*TRY IT*: Please print each of the entries below exactly.

Stored data entries:
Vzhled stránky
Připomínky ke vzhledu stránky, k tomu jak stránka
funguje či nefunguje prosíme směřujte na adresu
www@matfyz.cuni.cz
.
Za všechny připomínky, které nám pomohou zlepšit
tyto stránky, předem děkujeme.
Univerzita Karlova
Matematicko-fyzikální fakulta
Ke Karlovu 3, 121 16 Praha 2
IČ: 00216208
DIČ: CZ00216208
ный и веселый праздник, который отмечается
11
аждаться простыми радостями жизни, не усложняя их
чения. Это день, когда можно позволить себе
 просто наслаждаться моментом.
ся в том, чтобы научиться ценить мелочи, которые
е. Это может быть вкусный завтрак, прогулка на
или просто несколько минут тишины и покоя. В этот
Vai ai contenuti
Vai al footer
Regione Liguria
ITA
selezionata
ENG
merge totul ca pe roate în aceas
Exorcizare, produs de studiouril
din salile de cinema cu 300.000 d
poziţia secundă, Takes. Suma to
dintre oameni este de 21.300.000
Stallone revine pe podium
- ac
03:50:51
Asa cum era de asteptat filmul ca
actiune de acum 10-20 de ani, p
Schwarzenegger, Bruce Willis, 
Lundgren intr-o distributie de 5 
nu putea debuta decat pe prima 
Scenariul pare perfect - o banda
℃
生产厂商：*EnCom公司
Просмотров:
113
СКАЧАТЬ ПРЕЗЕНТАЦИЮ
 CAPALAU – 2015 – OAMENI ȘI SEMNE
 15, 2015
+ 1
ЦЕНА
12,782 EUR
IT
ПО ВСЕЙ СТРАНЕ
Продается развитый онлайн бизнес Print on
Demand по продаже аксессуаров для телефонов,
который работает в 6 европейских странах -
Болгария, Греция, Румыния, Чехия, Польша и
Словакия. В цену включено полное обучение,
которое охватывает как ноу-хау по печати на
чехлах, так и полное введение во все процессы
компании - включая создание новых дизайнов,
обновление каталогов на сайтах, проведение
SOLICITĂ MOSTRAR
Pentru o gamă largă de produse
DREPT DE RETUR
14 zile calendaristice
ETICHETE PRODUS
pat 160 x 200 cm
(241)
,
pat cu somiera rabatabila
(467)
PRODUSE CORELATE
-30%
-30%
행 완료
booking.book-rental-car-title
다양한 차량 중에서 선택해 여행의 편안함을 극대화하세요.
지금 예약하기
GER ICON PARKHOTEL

*SOLUTION FOR THIS TASK*:
Vzhled stránky
Připomínky ke vzhledu stránky, k tomu jak stránka
funguje či nefunguje prosíme směřujte na adresu
www@matfyz.cuni.cz
.
Za všechny připomínky, které nám pomohou zlepšit
tyto stránky, předem děkujeme.
Univerzita Karlova
Matematicko-fyzikální fakulta
Ke Karlovu 3, 121 16 Praha 2
IČ: 00216208
DIČ: CZ00216208
ный и веселый праздник, который отмечается
11
аждаться простыми радостями жизни, не усложняя их
чения. Это день, когда можно позволить себе
 просто наслаждаться моментом.
ся в том, чтобы научиться ценить мелочи, которые
е. Это может быть вкусный завтрак, прогулка на
или просто несколько минут тишины и покоя. В этот
Vai ai contenuti
Vai al footer
Regione Liguria
ITA
selezionata
ENG
merge totul ca pe roate în aceas
Exorcizare, produs de studiouril
din salile de cinema cu 300.000 d
poziţia secundă, Takes. Suma to
dintre oameni este de 21.300.000
Stallone revine pe podium
- ac
03:50:51
Asa cum era de asteptat filmul ca
actiune de acum 10-20 de ani, p
Schwarzenegger, Bruce Willis, 
Lundgren intr-o distributie de 5 
nu putea debuta decat pe prima 
Scenariul pare perfect - o banda
℃
生产厂商：*EnCom公司
Просмотров:
113
СКАЧАТЬ ПРЕЗЕНТАЦИЮ
 CAPALAU – 2015 – OAMENI ȘI SEMNE
 15, 2015
+ 1
ЦЕНА
12,782 EUR
IT
ПО ВСЕЙ СТРАНЕ
Продается развитый онлайн бизнес Print on
Demand по продаже аксессуаров для телефонов,
который работает в 6 европейских странах -
Болгария, Греция, Румыния, Чехия, Польша и
Словакия. В цену включено полное обучение,
которое охватывает как ноу-хау по печати на
чехлах, так и полное введение во все процессы
компании - включая создание новых дизайнов,
обновление каталогов на сайтах, проведение
SOLICITĂ MOSTRAR
Pentru o gamă largă de produse
DREPT DE RETUR
14 zile calendaristice
ETICHETE PRODUS
pat 160 x 200 cm
(241)
,
pat cu somiera rabatabila
(467)
PRODUSE CORELATE
-30%
-30%
행 완료
booking.book-rental-car-title
다양한 차량 중에서 선택해 여행의 편안함을 극대화하세요.
지금 예약하기
GER ICON PARKHOTEL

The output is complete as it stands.